All this we see with fearful eyes and failing hearts. We know it but too well. No need for St. Michael! Oh, when was the need more sore? when was the cry for help more loud and dreadful?

The Church has her task clear and decisive before her — the task not only to work within the heart of all this trouble in the gracious activities of consolation; but more than this — in complete consistency with this inward work — to come down from above as a deliverer; to break in as the dayspring from on high. Men who lie, bound with chains, between soldiers, ought to feel her shine in their prison as an angel, as she smites them on the side, and raises them up, bidding them rise up quickly, so that the chains fall off from their hands.

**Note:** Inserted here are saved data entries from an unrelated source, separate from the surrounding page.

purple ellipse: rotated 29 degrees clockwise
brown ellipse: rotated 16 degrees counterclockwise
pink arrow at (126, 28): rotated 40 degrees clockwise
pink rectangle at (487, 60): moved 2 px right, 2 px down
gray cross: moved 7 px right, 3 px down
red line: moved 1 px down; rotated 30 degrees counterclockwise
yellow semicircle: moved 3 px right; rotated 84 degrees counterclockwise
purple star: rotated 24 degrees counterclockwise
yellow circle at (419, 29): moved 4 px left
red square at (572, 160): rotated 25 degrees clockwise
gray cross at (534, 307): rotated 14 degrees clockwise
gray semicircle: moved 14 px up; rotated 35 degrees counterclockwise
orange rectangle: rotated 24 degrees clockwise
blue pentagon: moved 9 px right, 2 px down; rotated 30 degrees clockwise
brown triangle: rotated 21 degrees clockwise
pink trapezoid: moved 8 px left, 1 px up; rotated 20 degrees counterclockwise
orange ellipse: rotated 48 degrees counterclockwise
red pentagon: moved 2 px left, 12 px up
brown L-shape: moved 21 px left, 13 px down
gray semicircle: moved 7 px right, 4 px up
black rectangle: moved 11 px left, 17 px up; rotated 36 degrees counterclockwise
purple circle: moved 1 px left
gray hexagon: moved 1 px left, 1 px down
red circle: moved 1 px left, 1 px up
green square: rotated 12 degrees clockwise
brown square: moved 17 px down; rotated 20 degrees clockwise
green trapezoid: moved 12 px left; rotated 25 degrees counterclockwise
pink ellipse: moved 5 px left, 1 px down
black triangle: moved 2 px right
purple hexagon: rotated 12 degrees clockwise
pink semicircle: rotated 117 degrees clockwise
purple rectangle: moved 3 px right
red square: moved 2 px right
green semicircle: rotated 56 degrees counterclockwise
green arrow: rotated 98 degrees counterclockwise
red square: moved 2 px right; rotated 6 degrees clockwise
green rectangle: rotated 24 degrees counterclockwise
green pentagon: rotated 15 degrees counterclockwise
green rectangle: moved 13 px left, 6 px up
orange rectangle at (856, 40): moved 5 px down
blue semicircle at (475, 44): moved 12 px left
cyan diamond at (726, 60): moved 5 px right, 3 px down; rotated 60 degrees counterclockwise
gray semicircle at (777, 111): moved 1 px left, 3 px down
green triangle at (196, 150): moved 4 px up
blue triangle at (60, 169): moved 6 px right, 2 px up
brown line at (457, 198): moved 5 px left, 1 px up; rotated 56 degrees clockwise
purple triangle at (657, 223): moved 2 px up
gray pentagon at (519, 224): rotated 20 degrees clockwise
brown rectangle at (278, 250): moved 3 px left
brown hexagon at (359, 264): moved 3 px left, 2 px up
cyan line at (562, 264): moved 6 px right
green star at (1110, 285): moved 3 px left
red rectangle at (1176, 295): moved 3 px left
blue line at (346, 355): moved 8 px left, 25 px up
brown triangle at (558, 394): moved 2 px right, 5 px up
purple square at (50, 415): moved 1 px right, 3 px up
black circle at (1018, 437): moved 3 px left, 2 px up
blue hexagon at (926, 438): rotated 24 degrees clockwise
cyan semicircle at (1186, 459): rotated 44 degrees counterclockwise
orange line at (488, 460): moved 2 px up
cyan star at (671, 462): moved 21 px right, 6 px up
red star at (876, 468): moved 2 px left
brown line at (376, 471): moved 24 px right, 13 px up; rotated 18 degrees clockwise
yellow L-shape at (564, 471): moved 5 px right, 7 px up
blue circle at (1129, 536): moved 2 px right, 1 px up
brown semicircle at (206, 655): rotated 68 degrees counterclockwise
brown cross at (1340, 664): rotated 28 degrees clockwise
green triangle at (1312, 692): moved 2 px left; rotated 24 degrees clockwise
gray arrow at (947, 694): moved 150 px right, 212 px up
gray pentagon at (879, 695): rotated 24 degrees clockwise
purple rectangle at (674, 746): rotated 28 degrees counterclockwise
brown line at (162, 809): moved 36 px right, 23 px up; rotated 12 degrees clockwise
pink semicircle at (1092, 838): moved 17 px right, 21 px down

The Church has her high task of emancipation. But how has she fulfilled it? Do men, who lie in sore need, in oppression, in social degradation, look to the Church — look to us, her priests, to be to them as their St. Michael — to save and deliver? Do men, in the pride of selfish power — in the lust of reckless success — fear the Church or fear her priests? Do they hear her loud judgments — her swift denunciations? Do they feel her victorious spear, as Satan feels the onset of St. Michael? Does her sword smite? Are the vast sins of society seen, and detected, and condemned by the glory of her eyes?

Henry Scott Holland (1847-1918) was among the best-known Anglican clerics of the Victorian era. A prominent high churchman, he was a canon of St. Paul’s Cathedral for decades, where his sermons were greatly admired. He worked to alleviate the sufferings of the urban poor and founded the influential Christian Social Union, which advocated for socialist policies rooted in Christian principles.  Eight years before his death he was appointed Regius Professor of Divinity at Oxford.